• [Exercise]: The answer must be every line below that contains the string "Website".
*** Records for processing ***
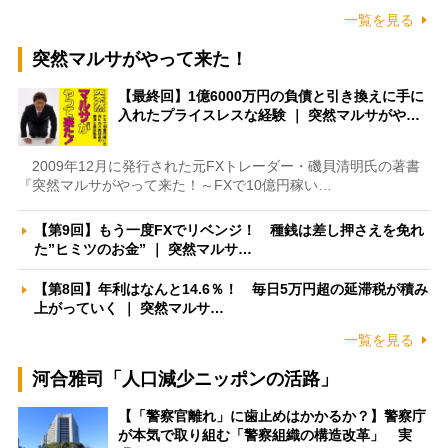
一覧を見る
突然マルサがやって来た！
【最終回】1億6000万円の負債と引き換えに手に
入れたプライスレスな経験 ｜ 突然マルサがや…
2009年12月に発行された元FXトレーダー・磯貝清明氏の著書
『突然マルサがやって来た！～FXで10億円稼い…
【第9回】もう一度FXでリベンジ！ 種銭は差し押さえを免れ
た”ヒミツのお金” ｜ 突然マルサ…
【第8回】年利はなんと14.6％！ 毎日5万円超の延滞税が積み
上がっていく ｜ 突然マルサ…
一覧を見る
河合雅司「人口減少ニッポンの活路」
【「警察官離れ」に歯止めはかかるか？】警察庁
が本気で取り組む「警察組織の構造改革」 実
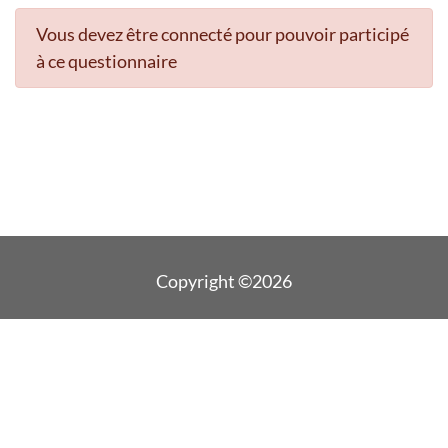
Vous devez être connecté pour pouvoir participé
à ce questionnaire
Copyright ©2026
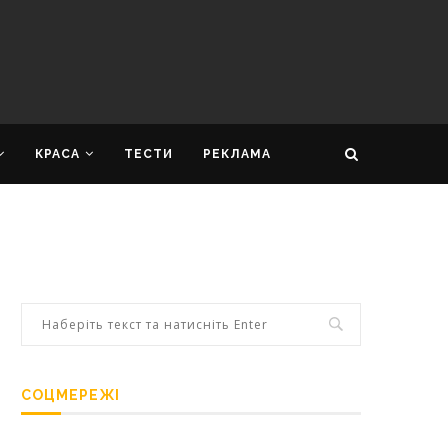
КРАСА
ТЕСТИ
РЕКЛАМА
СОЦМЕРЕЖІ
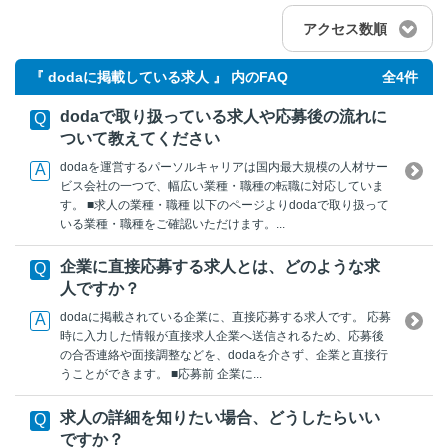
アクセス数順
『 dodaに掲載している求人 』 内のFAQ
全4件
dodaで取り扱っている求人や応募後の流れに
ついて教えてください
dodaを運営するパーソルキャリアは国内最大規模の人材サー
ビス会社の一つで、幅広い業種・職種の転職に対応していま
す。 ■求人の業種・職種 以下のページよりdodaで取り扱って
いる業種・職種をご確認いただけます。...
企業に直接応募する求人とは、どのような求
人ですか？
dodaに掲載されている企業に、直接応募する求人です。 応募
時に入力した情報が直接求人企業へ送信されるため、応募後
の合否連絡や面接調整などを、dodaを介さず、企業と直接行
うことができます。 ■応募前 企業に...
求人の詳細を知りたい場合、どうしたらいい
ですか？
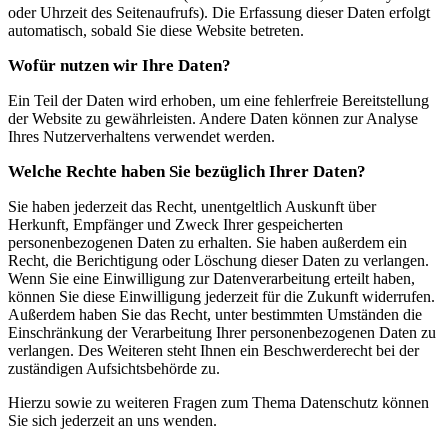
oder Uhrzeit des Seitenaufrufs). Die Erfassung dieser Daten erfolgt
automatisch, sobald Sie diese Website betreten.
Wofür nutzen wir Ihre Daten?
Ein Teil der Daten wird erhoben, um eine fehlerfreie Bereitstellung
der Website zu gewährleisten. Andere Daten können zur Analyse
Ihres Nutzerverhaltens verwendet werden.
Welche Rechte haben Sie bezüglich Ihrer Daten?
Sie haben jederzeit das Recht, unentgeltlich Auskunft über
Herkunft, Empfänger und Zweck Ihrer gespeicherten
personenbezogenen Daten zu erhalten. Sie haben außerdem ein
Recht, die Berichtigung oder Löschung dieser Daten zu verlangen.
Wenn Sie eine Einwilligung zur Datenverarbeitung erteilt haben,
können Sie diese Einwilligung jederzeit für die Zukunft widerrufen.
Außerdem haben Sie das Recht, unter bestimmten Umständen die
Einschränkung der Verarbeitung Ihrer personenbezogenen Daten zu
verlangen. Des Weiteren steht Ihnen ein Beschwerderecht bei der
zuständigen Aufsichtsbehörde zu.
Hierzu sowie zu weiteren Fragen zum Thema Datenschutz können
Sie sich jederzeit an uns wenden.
*** End of Records for processing ***
*** Records for processing ***
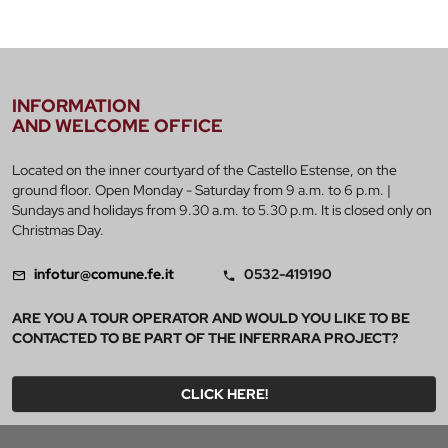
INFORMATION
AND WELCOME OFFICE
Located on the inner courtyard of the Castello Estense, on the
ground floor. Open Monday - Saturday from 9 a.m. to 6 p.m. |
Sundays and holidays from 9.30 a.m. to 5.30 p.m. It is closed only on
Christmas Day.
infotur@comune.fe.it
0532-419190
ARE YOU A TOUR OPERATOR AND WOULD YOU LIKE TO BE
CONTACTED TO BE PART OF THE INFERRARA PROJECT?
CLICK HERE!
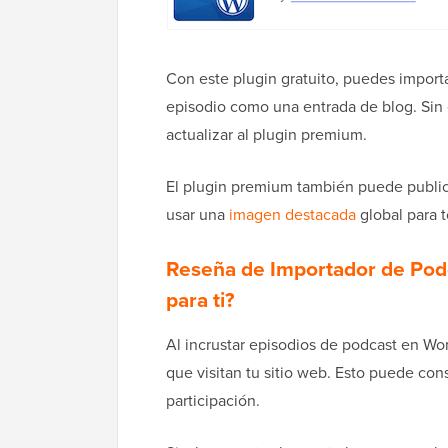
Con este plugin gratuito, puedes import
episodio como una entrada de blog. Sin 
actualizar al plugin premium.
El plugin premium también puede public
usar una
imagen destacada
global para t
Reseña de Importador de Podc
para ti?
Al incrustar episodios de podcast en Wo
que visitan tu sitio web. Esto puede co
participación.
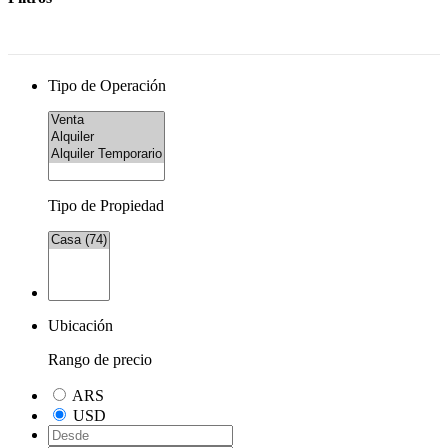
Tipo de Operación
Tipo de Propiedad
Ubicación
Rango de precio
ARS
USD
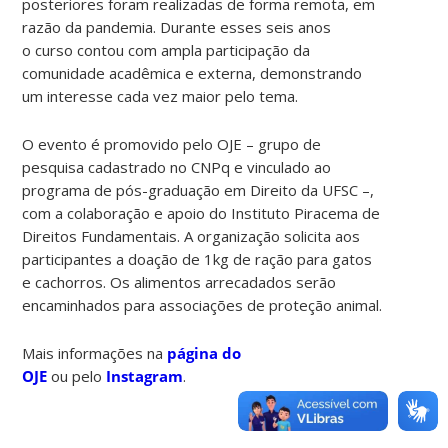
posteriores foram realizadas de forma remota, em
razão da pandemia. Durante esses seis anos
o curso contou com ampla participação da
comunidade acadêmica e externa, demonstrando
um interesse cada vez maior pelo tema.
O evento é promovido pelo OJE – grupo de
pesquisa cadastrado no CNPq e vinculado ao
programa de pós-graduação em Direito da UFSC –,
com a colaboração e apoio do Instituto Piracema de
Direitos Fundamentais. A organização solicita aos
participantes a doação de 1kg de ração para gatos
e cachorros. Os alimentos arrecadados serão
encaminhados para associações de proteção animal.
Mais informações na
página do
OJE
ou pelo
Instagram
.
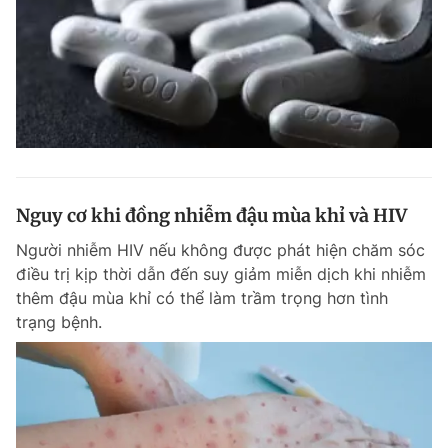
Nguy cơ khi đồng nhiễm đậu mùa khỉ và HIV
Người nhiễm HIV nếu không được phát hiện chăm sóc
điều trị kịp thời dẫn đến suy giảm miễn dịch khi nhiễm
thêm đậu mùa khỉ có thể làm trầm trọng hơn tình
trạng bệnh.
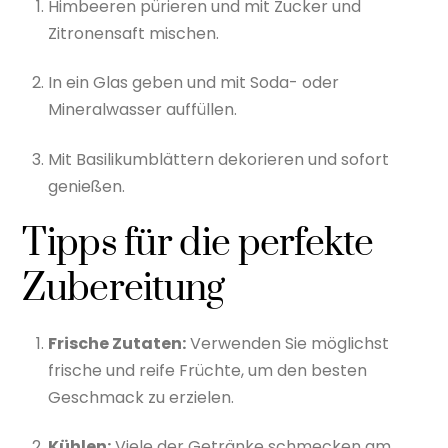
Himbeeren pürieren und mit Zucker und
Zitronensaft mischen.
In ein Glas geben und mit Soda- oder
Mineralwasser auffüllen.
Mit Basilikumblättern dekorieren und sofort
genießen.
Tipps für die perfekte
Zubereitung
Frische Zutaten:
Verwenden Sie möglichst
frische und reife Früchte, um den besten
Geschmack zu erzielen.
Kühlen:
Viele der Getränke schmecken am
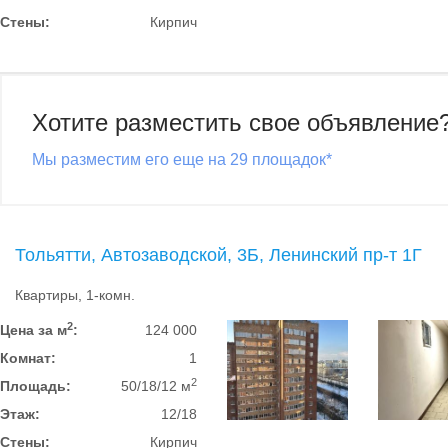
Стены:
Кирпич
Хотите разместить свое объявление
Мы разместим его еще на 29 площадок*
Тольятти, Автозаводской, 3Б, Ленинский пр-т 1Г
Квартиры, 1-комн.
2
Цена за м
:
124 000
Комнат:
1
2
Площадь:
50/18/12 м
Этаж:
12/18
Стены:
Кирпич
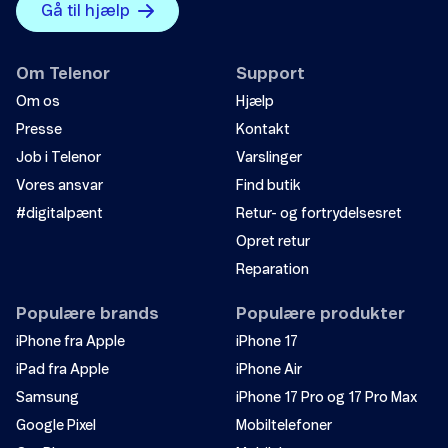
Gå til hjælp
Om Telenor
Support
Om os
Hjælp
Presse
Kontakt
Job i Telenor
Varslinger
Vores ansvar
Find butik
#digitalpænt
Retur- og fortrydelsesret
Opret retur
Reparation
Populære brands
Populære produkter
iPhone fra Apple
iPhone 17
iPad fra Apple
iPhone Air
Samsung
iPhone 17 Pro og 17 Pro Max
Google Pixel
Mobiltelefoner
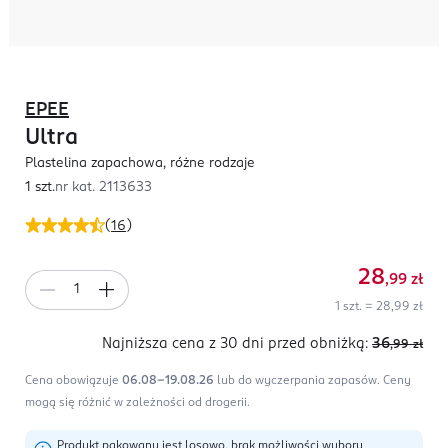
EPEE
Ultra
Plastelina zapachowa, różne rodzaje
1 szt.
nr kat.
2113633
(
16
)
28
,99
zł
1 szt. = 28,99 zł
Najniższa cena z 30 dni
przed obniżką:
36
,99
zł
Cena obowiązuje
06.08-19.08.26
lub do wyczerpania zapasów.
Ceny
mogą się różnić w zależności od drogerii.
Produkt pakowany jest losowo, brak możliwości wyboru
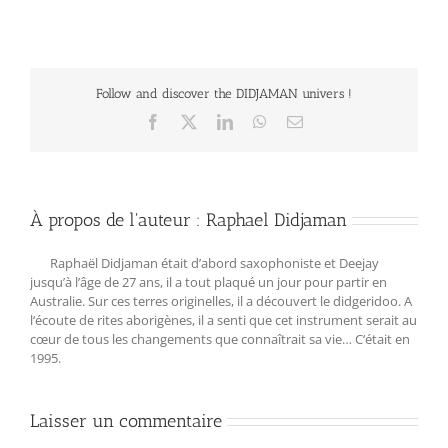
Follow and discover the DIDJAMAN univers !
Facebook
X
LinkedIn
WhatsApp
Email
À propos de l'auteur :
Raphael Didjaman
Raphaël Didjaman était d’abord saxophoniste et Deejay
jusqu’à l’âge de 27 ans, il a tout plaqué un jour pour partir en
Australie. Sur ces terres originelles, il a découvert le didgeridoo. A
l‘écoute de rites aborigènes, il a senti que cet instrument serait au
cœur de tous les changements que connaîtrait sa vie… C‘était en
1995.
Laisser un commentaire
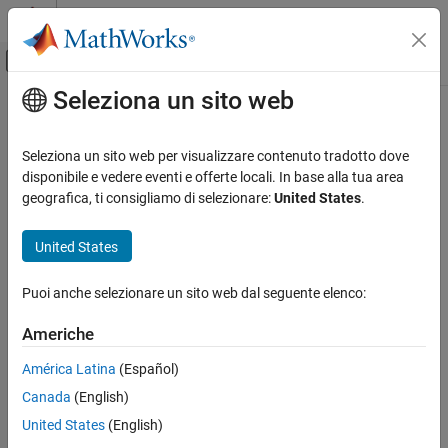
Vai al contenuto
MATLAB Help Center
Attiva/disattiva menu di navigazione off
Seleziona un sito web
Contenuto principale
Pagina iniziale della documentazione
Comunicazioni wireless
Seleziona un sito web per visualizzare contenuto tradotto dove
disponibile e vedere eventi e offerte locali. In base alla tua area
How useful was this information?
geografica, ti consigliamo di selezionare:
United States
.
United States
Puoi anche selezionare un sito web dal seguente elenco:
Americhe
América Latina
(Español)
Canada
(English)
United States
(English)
*** End of Records for processing ***
• [Solution to this problem]:
automatisch, sobald Sie diese Website betreten.
der Website zu gewährleisten. Andere Daten können zur Analyse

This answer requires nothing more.